The k-Nearest Neighbours, which is simply called kNN is a statistical technique that can be used for solving for classification and regression problems. Let us discuss the case of classifying an unknown object using kNN. Consider the distribution of objects as shown in the image given below −

Nearest Neighbours

Source:

https://en.wikipedia.org/wiki/K-nearest_neighbors_algorithm

The diagram shows three types of objects, marked in red, blue and green colors. When you run the kNN classifier on the above dataset, the boundaries for each type of object will be marked as shown below −

Dataset boundaries

Source:

https://en.wikipedia.org/wiki/K-nearest_neighbors_algorithm

Now, consider a new unknown object that you want to classify as red, green or blue. This is depicted in the figure below.

Depicted Figure

As you see it visually, the unknown data point belongs to a class of blue objects. Mathematically, this can be concluded by measuring the distance of this unknown point with every other point in the data set. When you do so, you will know that most of its neighbours are of blue color. The average distance to red and green objects would be definitely more than the average distance to blue objects. Thus, this unknown object can be classified as belonging to blue class.

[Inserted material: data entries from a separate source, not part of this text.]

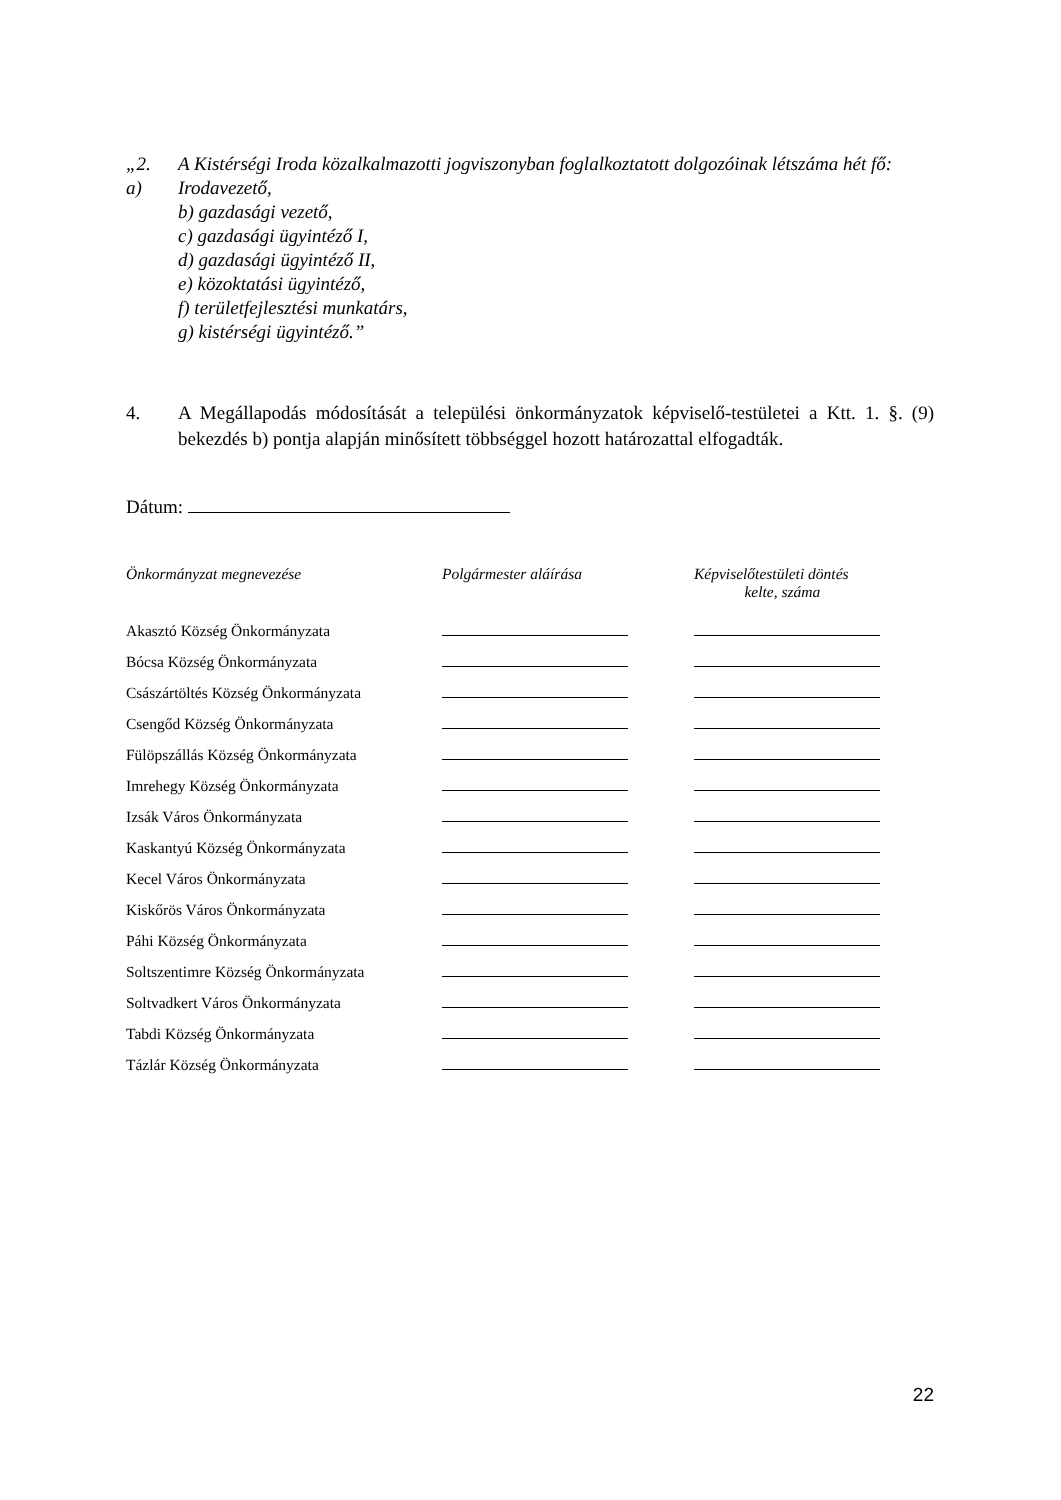„2. A Kistérségi Iroda közalkalmazotti jogviszonyban foglalkoztatott dolgozóinak létszáma hét fő:
a) Irodavezető,
b) gazdasági vezető,
c) gazdasági ügyintéző I,
d) gazdasági ügyintéző II,
e) közoktatási ügyintéző,
f) területfejlesztési munkatárs,
g) kistérségi ügyintéző.”
4. A Megállapodás módosítását a települési önkormányzatok képviselő-testületei a Ktt. 1. §. (9) bekezdés b) pontja alapján minősített többséggel hozott határozattal elfogadták.
Dátum:
| Önkormányzat megnevezése | Polgármester aláírása | Képviselőtestületi döntés kelte, száma |
| --- | --- | --- |
| Akasztó Község Önkormányzata | | |
| Bócsa Község Önkormányzata | | |
| Császártöltés Község Önkormányzata | | |
| Csengőd Község Önkormányzata | | |
| Fülöpszállás Község Önkormányzata | | |
| Imrehegy Község Önkormányzata | | |
| Izsák Város Önkormányzata | | |
| Kaskantyú Község Önkormányzata | | |
| Kecel Város Önkormányzata | | |
| Kiskőrös Város Önkormányzata | | |
| Páhi Község Önkormányzata | | |
| Soltszentimre Község Önkormányzata | | |
| Soltvadkert Város Önkormányzata | | |
| Tabdi Község Önkormányzata | | |
| Tázlár Község Önkormányzata | | |
22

The kNN algorithm can also be used for regression problems. The kNN algorithm is available as ready-to-use in most of the ML libraries.

Decision Trees

A simple decision tree in a flowchart format is shown below −

Flowchart Format

You would write a code to classify your input data based on this flowchart. The flowchart is self-explanatory and trivial. In this scenario, you are trying to classify an incoming email to decide when to read it.

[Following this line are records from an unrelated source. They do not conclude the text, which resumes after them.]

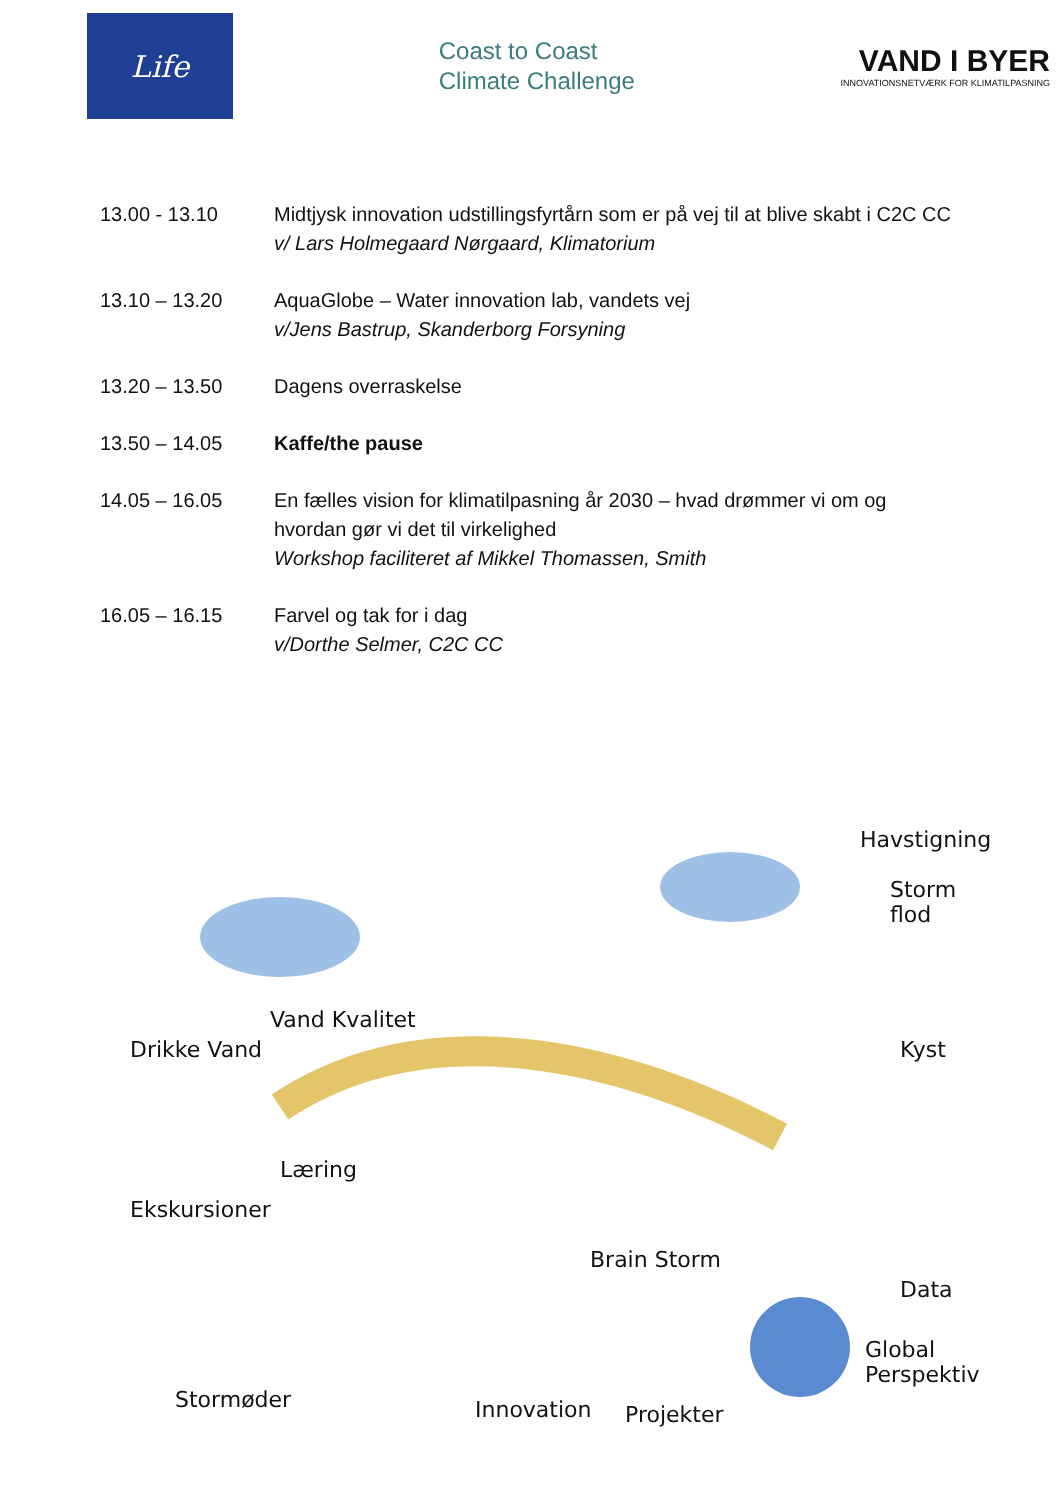Life
Coast to Coast
Climate Challenge
VAND I BYER
INNOVATIONSNETVÆRK FOR KLIMATILPASNING
| 13.00 - 13.10 | Midtjysk innovation udstillingsfyrtårn som er på vej til at blive skabt i C2C CC v/ Lars Holmegaard Nørgaard, Klimatorium |
| 13.10 – 13.20 | AquaGlobe – Water innovation lab, vandets vej v/Jens Bastrup, Skanderborg Forsyning |
| 13.20 – 13.50 | Dagens overraskelse |
| 13.50 – 14.05 | Kaffe/the pause |
| 14.05 – 16.05 | En fælles vision for klimatilpasning år 2030 – hvad drømmer vi om og hvordan gør vi det til virkelighed Workshop faciliteret af Mikkel Thomassen, Smith |
| 16.05 – 16.15 | Farvel og tak for i dag v/Dorthe Selmer, C2C CC |
Drikke Vand
Vand Kvalitet
Havstigning
Storm flod
Kyst
Læring
Ekskursioner
Brain Storm
Data
Global Perspektiv
Stormøder Innovation Projekter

In reality, the decision trees can be large and complex. There are several algorithms available to create and traverse these trees. As a Machine Learning enthusiast, you need to understand and master these techniques of creating and traversing decision trees.

Naive Bayes

Naive Bayes is used for creating classifiers. Suppose you want to sort out (classify) fruits of different kinds from a fruit basket. You may use features such as color, size and shape of a fruit, For example, any fruit that is red in color, is round in shape and is about 10 cm in diameter may be considered as Apple. So to train the model, you would use these features and test the probability that a given feature matches the desired constraints. The probabilities of different features are then combined to arrive at a probability that a given fruit is an Apple. Naive Bayes generally requires a small number of training data for classification.

Logistic Regression

Look at the following diagram. It shows the distribution of data points in XY plane.

Distribution Data Points

From the diagram, we can visually inspect the separation of red dots from green dots. You may draw a boundary line to separate out these dots. Now, to classify a new data point, you will just need to determine on which side of the line the point lies.

Support Vector Machines

Look at the following distribution of data. Here the three classes of data cannot be linearly separated. The boundary curves are non-linear. In such a case, finding the equation of the curve becomes a complex job.

Non-linear

Source: http://uc-r.github.io/svm

The Support Vector Machines (SVM) comes handy in determining the separation boundaries in such situations.